**Task requirements**
The lines below that include "Việt" are to be found and copied.

[Dataset entries]
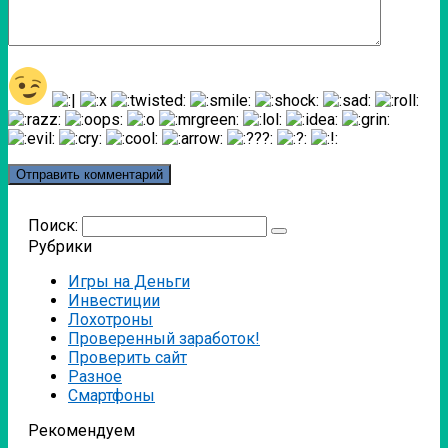
Поиск:
Рубрики
Игры на Деньги
Инвестиции
Лохотроны
Проверенный заработок!
Проверить сайт
Разное
Смартфоны
Рекомендуем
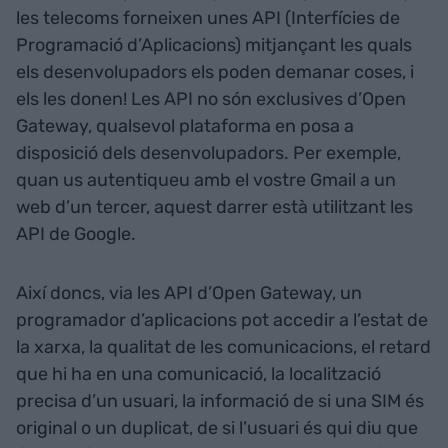
les telecoms forneixen unes API (Interfícies de
Programació d’Aplicacions) mitjançant les quals
els desenvolupadors els poden demanar coses, i
els les donen! Les API no són exclusives d’Open
Gateway, qualsevol plataforma en posa a
disposició dels desenvolupadors. Per exemple,
quan us autentiqueu amb el vostre Gmail a un
web d’un tercer, aquest darrer està utilitzant les
API de Google.
Així doncs, via les API d’Open Gateway, un
programador d’aplicacions pot accedir a l’estat de
la xarxa, la qualitat de les comunicacions, el retard
que hi ha en una comunicació, la localització
precisa d’un usuari, la informació de si una SIM és
original o un duplicat, de si l’usuari és qui diu que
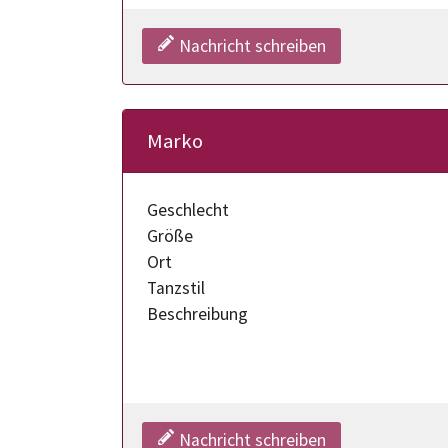
Nachricht schreiben
Marko
Geschlecht
Größe
Ort
Tanzstil
Beschreibung
Nachricht schreiben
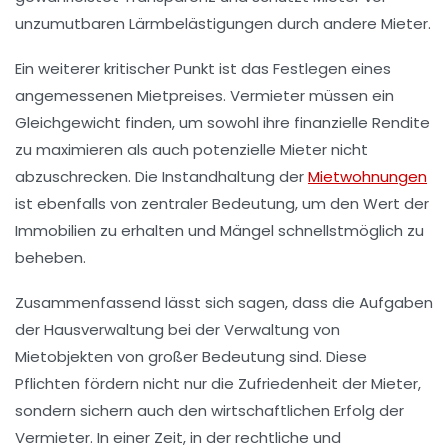
unzumutbaren Lärmbelästigungen durch andere Mieter.
Ein weiterer kritischer Punkt ist das Festlegen eines
angemessenen
Mietpreises
. Vermieter müssen ein
Gleichgewicht finden, um sowohl ihre finanzielle Rendite
zu maximieren als auch potenzielle Mieter nicht
abzuschrecken. Die
Instandhaltung
der
Mietwohnungen
ist ebenfalls von zentraler Bedeutung, um den Wert der
Immobilien zu erhalten und Mängel schnellstmöglich zu
beheben.
Zusammenfassend lässt sich sagen, dass die Aufgaben
der Hausverwaltung bei der Verwaltung von
Mietobjekten von großer Bedeutung sind. Diese
Pflichten
fördern nicht nur die Zufriedenheit der Mieter,
sondern sichern auch den wirtschaftlichen Erfolg der
Vermieter. In einer Zeit, in der rechtliche und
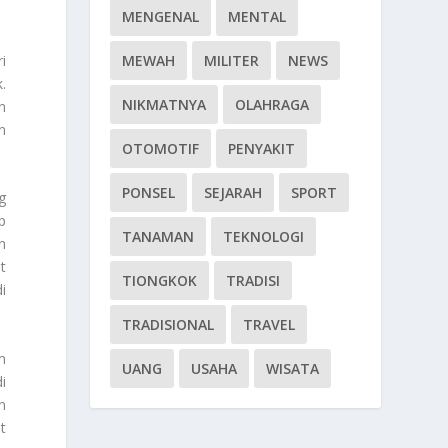
MENGENAL
MENTAL
MEWAH
MILITER
NEWS
i
.
NIKMATNYA
OLAHRAGA
n
n
OTOMOTIF
PENYAKIT
PONSEL
SEJARAH
SPORT
g
p
TANAMAN
TEKNOLOGI
n
t
TIONGKOK
TRADISI
i
TRADISIONAL
TRAVEL
m
UANG
USAHA
WISATA
i
n
t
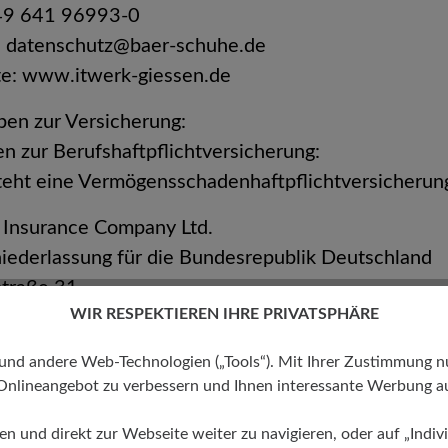
+49 641 96993-0
:
datenschutz@baer-schuhe.de
e: www.itwerk-giessen.de
ben zur Versicherung:
n zur Berufshaftpflichtversicherung:
teht eine Vermögensschadenhaftpflichtversicherun
 Insurance Company Ltd.
iederlassung für die Bundesrepublik Deutschland
straße 31
WIR RESPEKTIEREN IHRE PRIVATSPHÄRE
 München
cher Geltungsbereich der Versicherung: Europa
 andere Web-Technologien („Tools“). Mit Ihrer Zustimmung nutz
herte Tätigkeit: Datenschutzbeauftragter
Onlineangebot zu verbessern und Ihnen interessante Werbung au
herungssumme Vermögenschadenhaftpflicht: 1.000
ren und direkt zur Webseite weiter zu navigieren, oder auf „Indivi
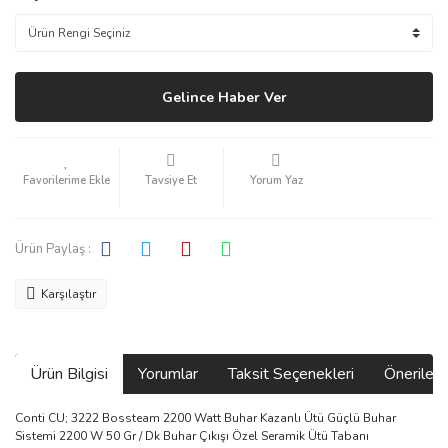
Gelince Haber Ver
Tavsiye Et
Yorum Yaz
Ürün Paylaş :
Karşılaştır
Ürün Bilgisi
Yorumlar
Taksit Seçenekleri
Önerilerin
Conti CU; 3222 Bossteam 2200 Watt Buhar Kazanlı Ütü Güçlü Buhar
Sistemi 2200 W 50 Gr / Dk Buhar Çıkışı Özel Seramik Ütü Tabanı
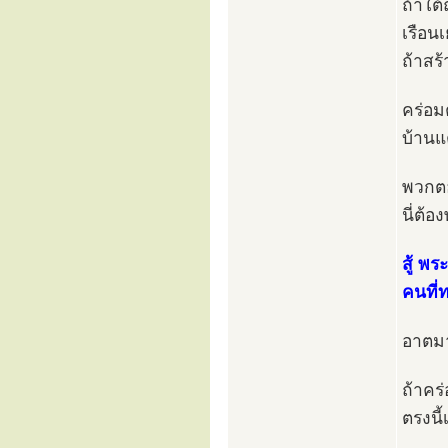
ถ้าใต้
เรือนเ
ถ้าสร้
คร่อม
บ้าน
พวกตอ
นี่ต้อ
สู้ พร
คนที่
อาตมา
ถ้าคร
ตรงนี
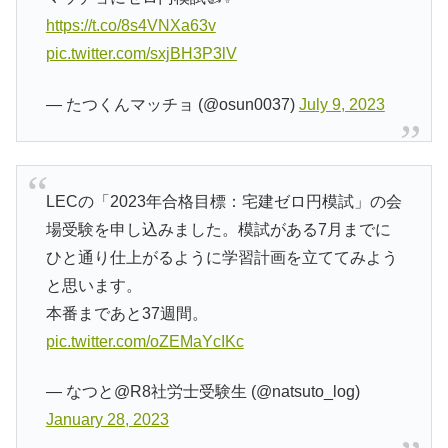
https://t.co/8s4VNXa63v
pic.twitter.com/sxjBH3P3lV
— たつくんマッチョ (@osun0037)
July 9, 2023
LECの「2023年合格目標：宅建ゼロ円模試」の会
場受験を申し込みました。模試がある7月までに
ひと通り仕上がるように学習計画を立ててみよう
と思います。
本番まであと37週間。
pic.twitter.com/oZEMaYcIKc
— なつと@R8社労士受験生 (@natsuto_log)
January 28, 2023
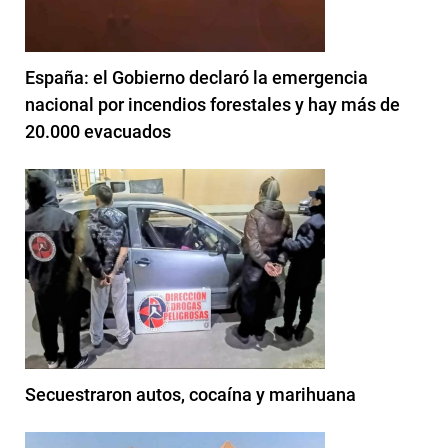
España: el Gobierno declaró la emergencia
nacional por incendios forestales y hay más de
20.000 evacuados
Secuestraron autos, cocaína y marihuana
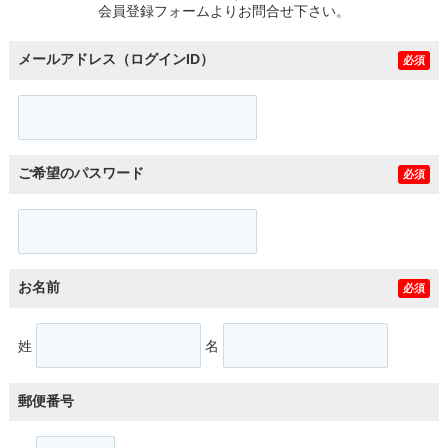
会員登録フォームよりお問合せ下さい。
メールアドレス（ログインID）
必須
ご希望のパスワード
必須
お名前
必須
姓
名
郵便番号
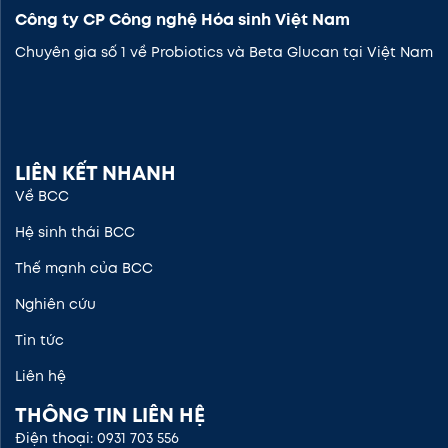
Công ty CP Công nghệ Hóa sinh Việt Nam
Chuyên gia số 1 về Probiotics và Beta Glucan tại Việt Nam
LIÊN KẾT NHANH
Về BCC
Hệ sinh thái BCC
Thế mạnh của BCC
Nghiên cứu
Tin tức
Liên hệ
THÔNG TIN LIÊN HỆ
Điện thoại: 0931 703 556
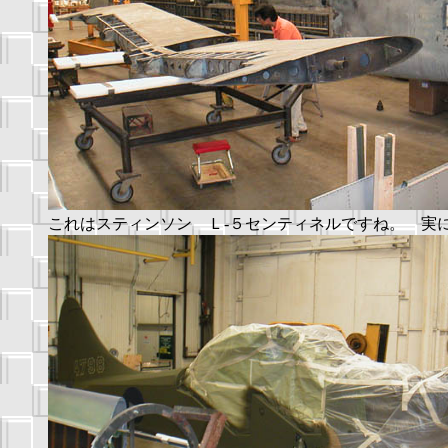
これはスティンソン Ｌ-５センティネルですね。 実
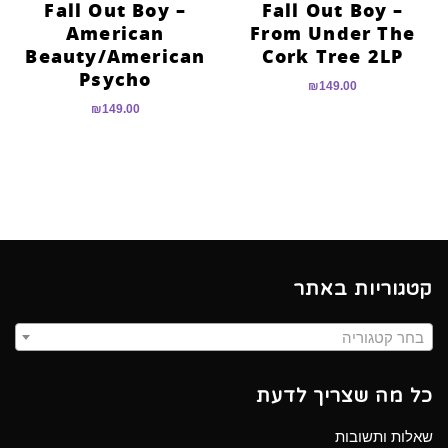
Fall Out Boy –
Fall Out Boy –
American
From Under The
Beauty/American
Cork Tree 2LP
Psycho
₪
149.00
₪
149.00
קטגוריות באתר
בחר קטגוריה
כל מה שצריך לדעת
שאלות ותשובות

**Answer space**
Công ty CP Công nghệ Hóa sinh Việt Nam
Chuyên gia số 1 về Probiotics và Beta Glucan tại Việt Nam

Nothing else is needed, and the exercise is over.